** Start TEXT **
I need to be able to move the database files, as normal
user-visible files, between machines. I.e. given a database
on machine A, I want to be able to copy either a single file
(ideally) or a single directory (less ideal but still ok) to,
say, a zip drive, bring it over to another machine (with
pgsql also installed), start up my application and have it
access the copied database through pgsql.

Is this sort of thing possible? Is a database stored in a
single file or multiple files? Can the location of the
file(s) be controlled? Are the files accessible and
consistent while pgsql is running? I assume not all the time,
but is there a reliable way to make them accessible (i.e.
copyable) and consistent short of shutting down pgsql?

Is the file format of the pgsql database files compatible
between OS's? E.g. could I take some database files from
Linux and use them on Windows?

The generic way to accomplish what you want is with the COPY command.
http://developer.postgresql.org/docs/postgres/sql-copy.html

#3Chris Browne
cbbrowne@acm.org
In reply to: Gail Zacharias (#1)
Re: database files

gz@clozure.com (Gail Zacharias) wrote:

I am investigating the possibility of using pgsql as the database in
an application. I have some unusual requirements that I'd like to
ask you all about. I apologize in advance if my terminology is a
little "off", I'm not familiar with pgsql (yet).

I need to be able to move the database files, as normal user-visible
files, between machines. I.e. given a database on machine A, I want
to be able to copy either a single file (ideally) or a single
directory (less ideal but still ok) to, say, a zip drive, bring it
over to another machine (with pgsql also installed), start up my
application and have it access the copied database through pgsql.

Is this sort of thing possible?

Many things are possible. Not all are sensible. The approach you
seem to want to take appears to fit into the "not sensible" category.

Is a database stored in a single file or multiple files?

Lots of files.

Can the location of the file(s) be controlled?

Yes, to a degree, either by fancy footwork when the database is shut
down, or, in the case of specific data files, via how you create them.

Are the files accessible and consistent while pgsql is running?

Only if you have some sort of logical volume manager around that can
copy a whole filesystem around atomically.

I assume not all the time, but is there a reliable way to make them
accessible (i.e. copyable) and consistent short of shutting down
pgsql?

If you are storing all of the data atop some logical volume manager
system such as Veritas or Tru64 "AdvFs" or Linux LVM, then there is
probably a way, but I'm not sure there is any equivalent on Windows,
so it seems unlikely that this could be practical.

Is the file format of the pgsql database files compatible between
OS's? E.g. could I take some database files from Linux and use them
on Windows?

Not generally, no.

It sounds as though the things you are trying to do are more or less
the exact opposite of what is generally considered "reasonable usage."
** End TEXT **
# SHORT PROBLEM A
In the PostgreSQL thread, reproduce word for word the passage starting with "If you are storing" and going on through "could be practical.".
# SHORT PROBLEM B
Condense the paragraph of the PostgreSQL thread that begins "If you are storing all of the data atop" into a short bulleted list that keeps its main facts.
** Start GIVEN MATERIAL **
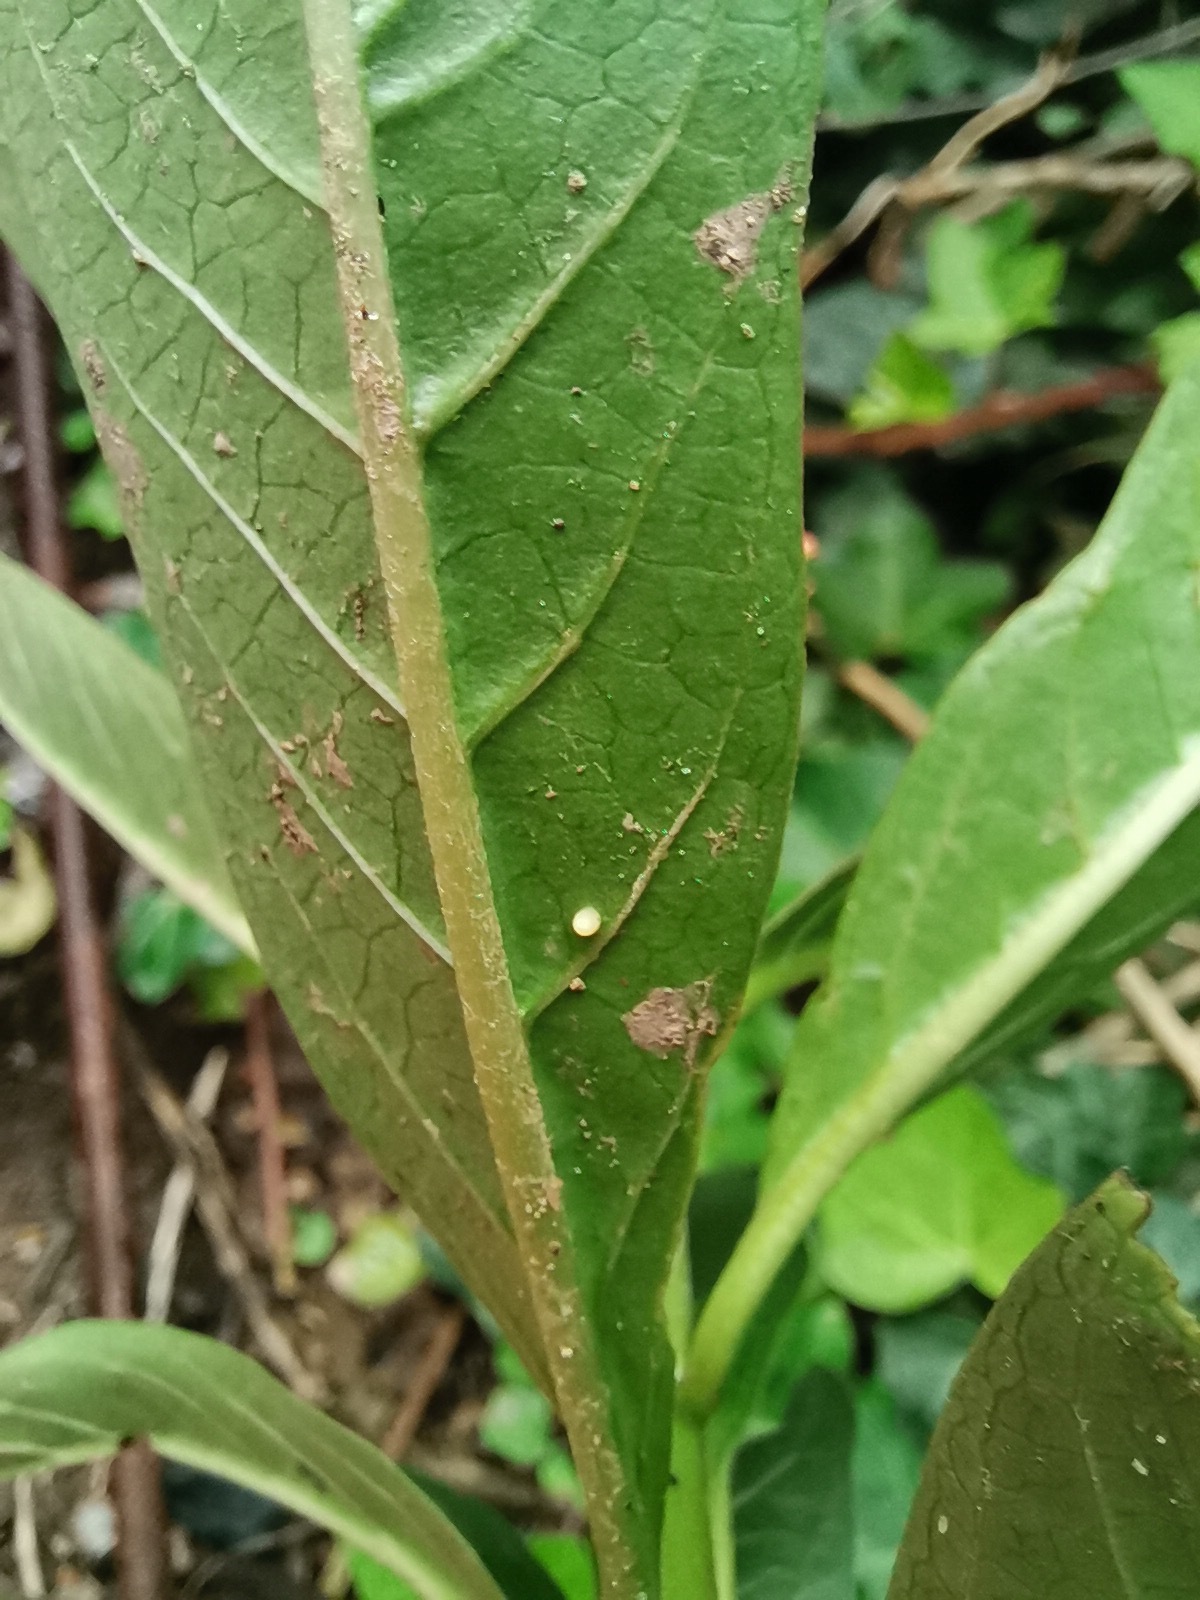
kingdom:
** End GIVEN MATERIAL **
# FINISHED ANSWER A
If you are storing all of the data atop some logical volume manager
system such as Veritas or Tru64 "AdvFs" or Linux LVM, then there is
probably a way, but I'm not sure there is any equivalent on Windows,
so it seems unlikely that this could be practical.

# FINISHED ANSWER B
- If all the data sits on a logical volume manager such as Veritas, Tru64 "AdvFs" or Linux LVM, there is probably a way to copy the files consistently without shutting down pgsql.
- The writer is not sure Windows has any equivalent, so this seems unlikely to be practical.